FREDERICK II OF HOHENSTAUFEN
1194–1250
He was an adroit man, cunning, greedy, wanton, malicious, bad-tempered, but at times when he wished to reveal his good and courtly qualities, consoling, witty, delightful, hard working.
Salimbene di Adam, Chronicle (1282–90)
The author of a book on falconry called The Art of Hunting with Birds, Frederick was the most powerful ruler in Europe—Holy Roman Emperor, king of Sicily, later king of Jerusalem and heir to vast German-Italian lands. Green-eyed, ginger-haired, son of the German Emperor Henry IV and the Norman heiress of Sicily, Constance, he was raised in Sicily, a court that blended Christian and Islamic, Arab and Norman culture. If his upbringing—speaking Arabic and at home with Jews and Muslims—made him seem exotic, his eccentricity was his own. He traveled with Arab bodyguards, a Scottish magician, Jewish and Arab scholars, fifty falconers, a zoo and a sultanic harem of odalisques. He was said to be an atheistic scientist who joked that Jesus, Muhammad and Moses were frauds and was portrayed as a proto-Dr. Frankenstein who sealed a dying man in a barrel to see if his soul would escape.

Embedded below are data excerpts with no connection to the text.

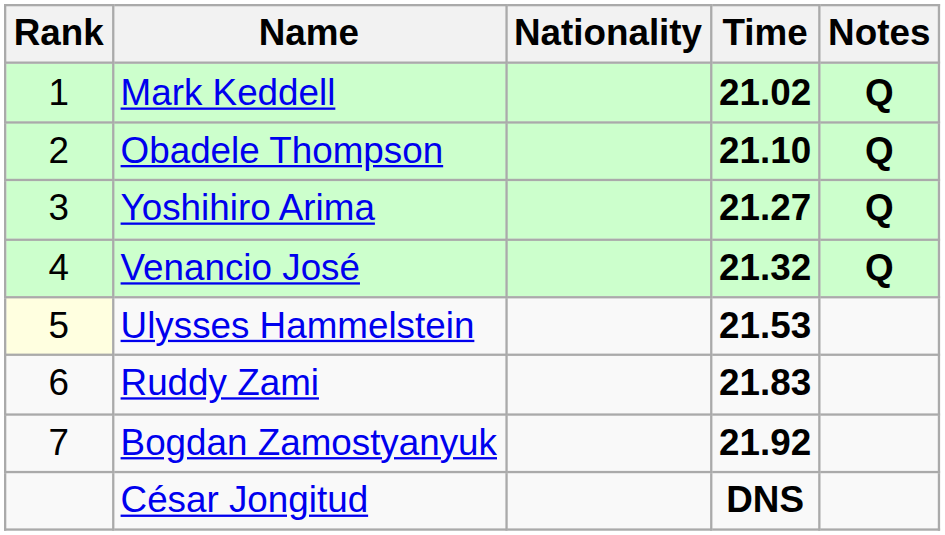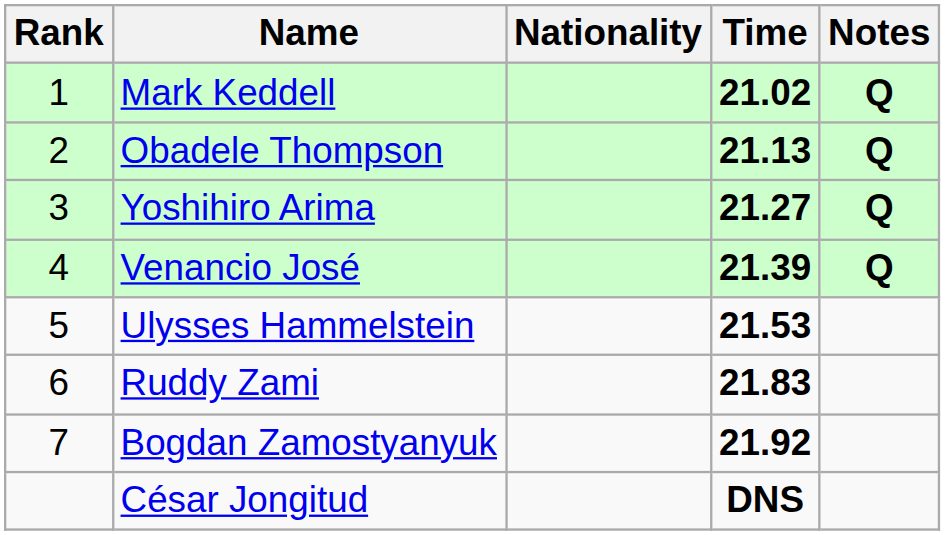Obadele Thompson | Time: 21.10 -> 21.13
Venancio José | Time: 21.32 -> 21.39
Ulysses Hammelstein | Rank: lightyellow background -> no background
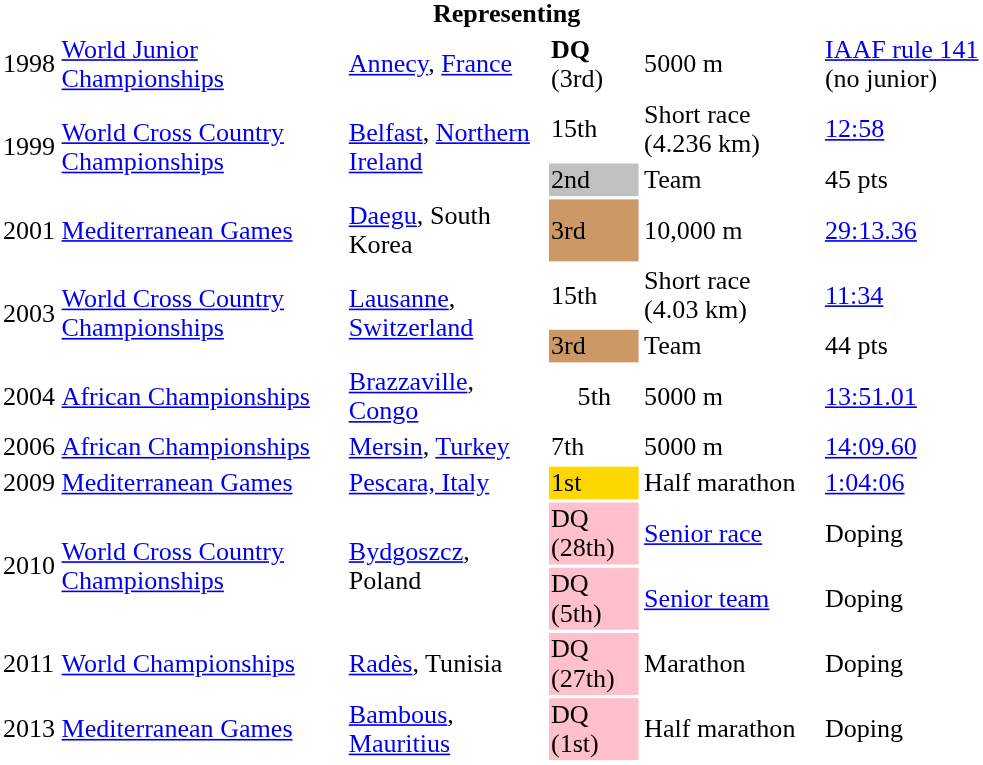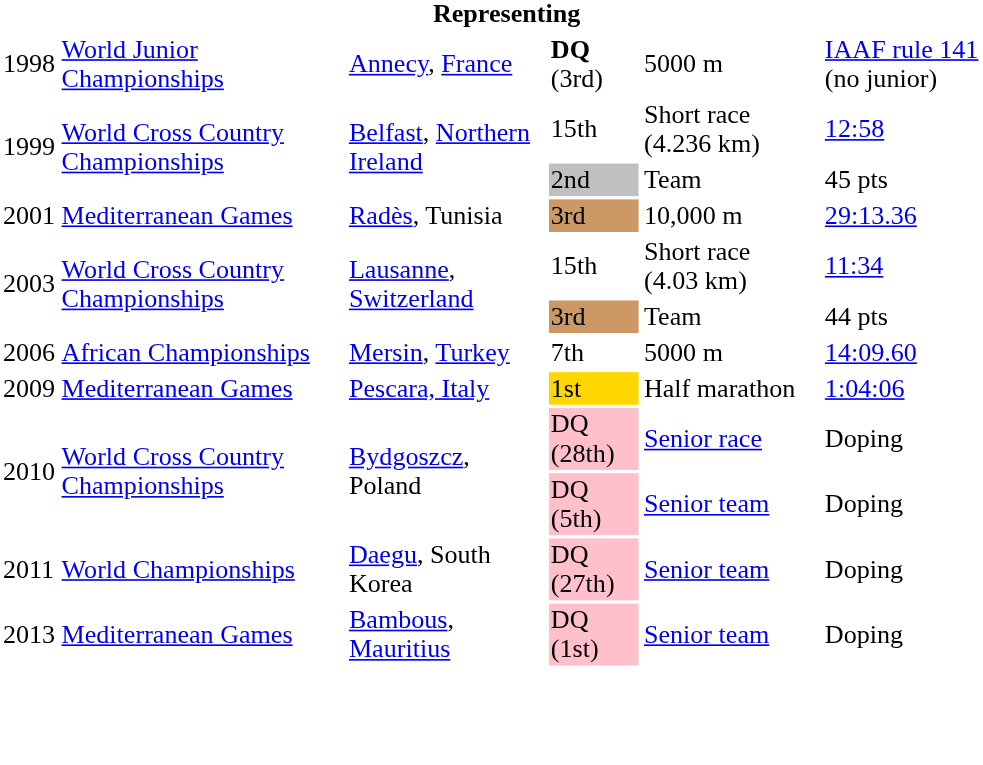2001 / 3rd | column 3: Daegu, South Korea -> Radès, Tunisia
- row: 2004 | African Championships | Brazzaville, Congo | 5th | 5000 m | 13:51.01
DQ (27th) | column 3: Radès, Tunisia -> Daegu, South Korea
DQ (27th) | column 5: Marathon -> Senior team
DQ (1st) | column 5: Half marathon -> Senior team
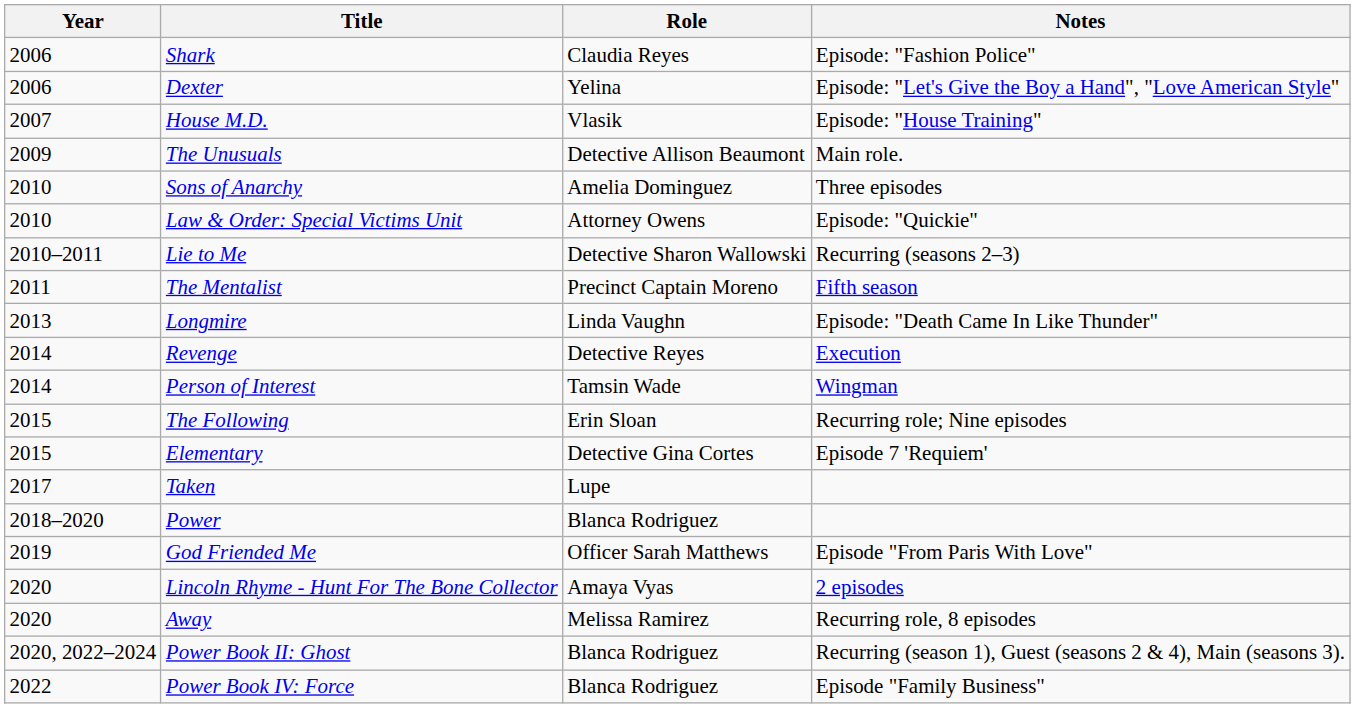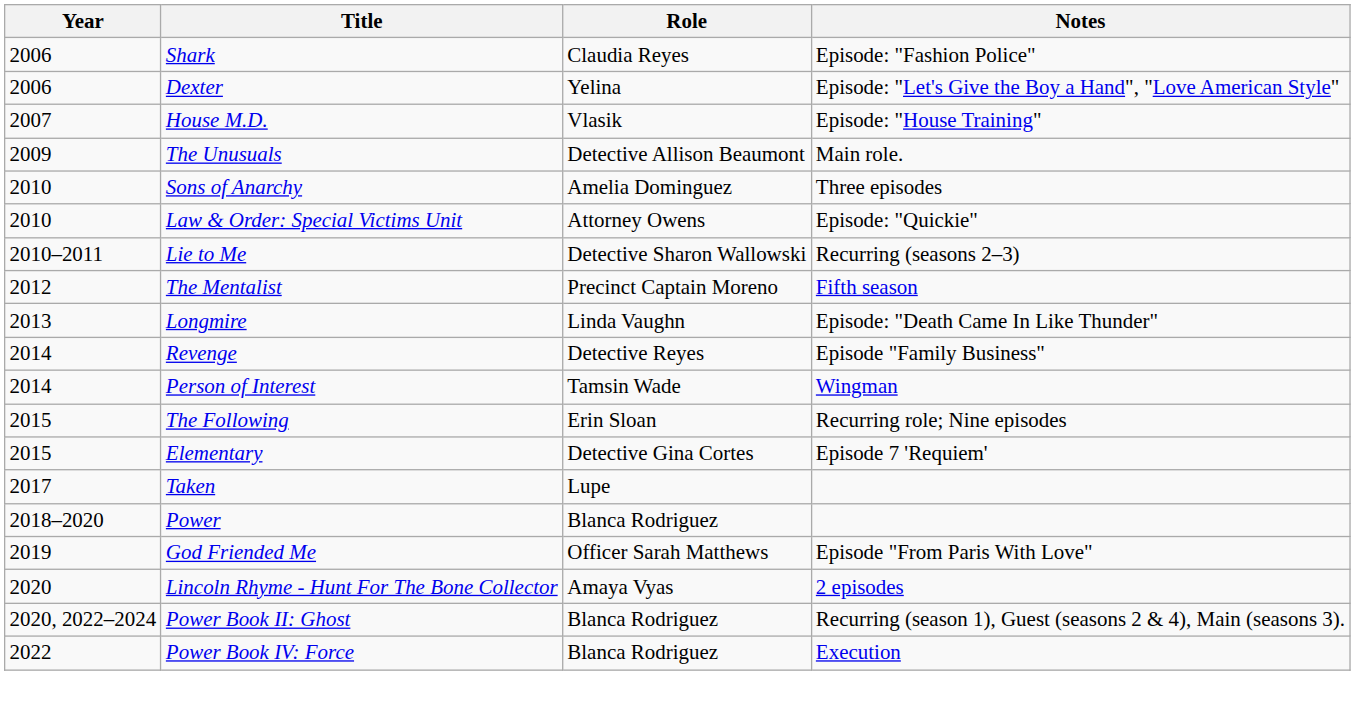The Mentalist | Year: 2011 -> 2012
Revenge | Notes: Execution -> Episode "Family Business"
- row: 2020 | Away | Melissa Ramirez | Recurring role, 8 episodes
Power Book IV: Force | Notes: Episode "Family Business" -> Execution
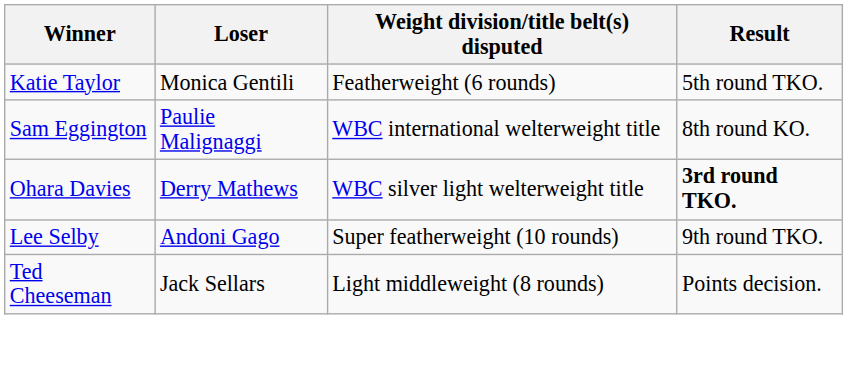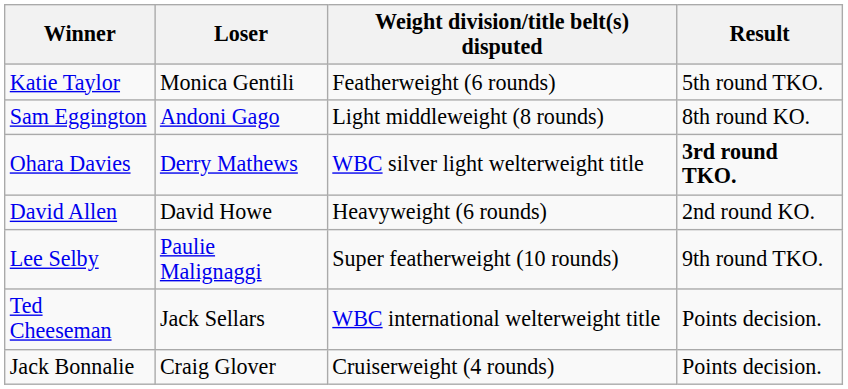Sam Eggington | Loser: Paulie Malignaggi -> Andoni Gago
Sam Eggington | Weight division/title belt(s) disputed: WBC international welterweight title -> Light middleweight (8 rounds)
+ row: David Allen | David Howe | Heavyweight (6 rounds) | 2nd round KO.
Lee Selby | Loser: Andoni Gago -> Paulie Malignaggi
Ted Cheeseman | Weight division/title belt(s) disputed: Light middleweight (8 rounds) -> WBC international welterweight title
+ row: Jack Bonnalie | Craig Glover | Cruiserweight (4 rounds) | Points decision.
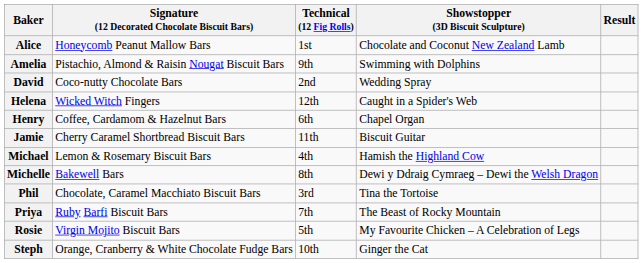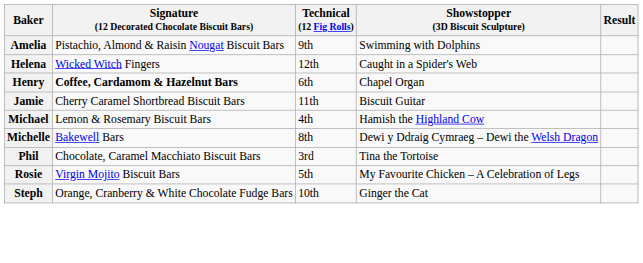- row: Alice | Honeycomb Peanut Mallow Bars | 1st | Chocolate and Coconut New Zealand Lamb
- row: David | Coco-nutty Chocolate Bars | 2nd | Wedding Spray
Henry | Signature (12 Decorated Chocolate Biscuit Bars): normal -> bold
- row: Priya | Ruby Barfi Biscuit Bars | 7th | The Beast of Rocky Mountain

Yet he was actually an effective and ruthless politician with a clear vision of his own role as universal Christian emperor. In 1225, he married Yolande, fifteen, heiress to Jerusalem, making him king of the Holy City. He seduced one of her ladies at the wedding and she died at sixteen. But, after many false starts Frederick set off in 1227 on crusade, even though already excommunicated by Pope Gregory IX for his delays. Backed by his Teutonic Knights, Frederick offended the crusader barons with his imperial air, seduced local ladies and marched down the coast—all the time, negotiating with Saladin’s nephew, Sultan Kamil of Egypt, who, faced with his own rebellions as well as this new crusader threat, agreed a most unconventional peace deal.
The sultan agreed to share Jerusalem with the emperor. Like a modern peace deal in the Middle East, the Muslims kept the Temple Mount (Haram al-Sharif), the Christians got the rest of Jerusalem. Frederick arrived in Jerusalem to reclaim the Holy City, where he showed his unusual respect for Islam. In the church of the Holy Sepulcher, he held a crown-wearing ceremony to promote his vision of himself as Christian emperor. But he then had to flee—pursued by the papal ban. He ruled Jerusalem from afar for ten years—but the majority of his life was devoted to his war against the papacy.
Papal policy had dictated his upbringing. His father, Emperor Henry VI, had challenged the popes for leadership of Christendom. After Henry’s sudden death, the curia ensured the division of his lands: two other candidates were installed in the German kingdom, while the infant Frederick was left with Sicily. His mother died shortly afterward, and the four-year-old king of Sicily became a ward of the papacy. After his German replacements had proved too territorially ambitious, Frederick was reinstalled as a teenager in his northern titles, but not before his erstwhile guardian, Pope Innocent III, had extracted from him promises of extensive papal privileges and numerous vows never to reunite Germany and Sicily under one ruler.
Frederick, however, refused to be a puppet. He saw the Holy Roman Empire as sacred and universal. His conception of imperial sovereignty drove him to extend his authority into the Italian states that lay between his northern and southern lands.
Frederick’s conflict with his former guardians overshadowed European politics for half a century. On one level the gigantic struggle was simply a personality clash between the piously intellectual Pope Gregory IX, elected in 1227, and the witty and worldly Frederick. When Gregory IX excommunicated Frederick in 1227 for apparently malingering rather than going on crusade, Frederick’s decision to go anyway, and in the process crown himself king of Jerusalem, did little to improve relations.
At the heart of this bitter conflict lay the question of who would dominate Christendom: pope or emperor. With each side buoyed up by a messianic belief in his cause, Italy became the battleground of papal troops and imperial forces. Missives, manifestos, papal bulls and insults flew across Europe. Frederick was again excommunicated. If he was the Wonder of the World to his admirers, he was henceforth Beast of the Apocalypse to his enemies. Two different popes, Gregory IX and Innocent IV, fled Rome, the former dying in exile. In 1245 Innocent IV fired the papacy’s ultimate salvo: he announced the emperor was deposed. For the next five years it was all-out war. In the end it was death, not the papacy, that defeated Frederick. Fighting on against the almost insurmountable twin obstacles of excommunication and deposition, Frederick was regaining ground in both Italy and Germany when he died suddenly in 1250.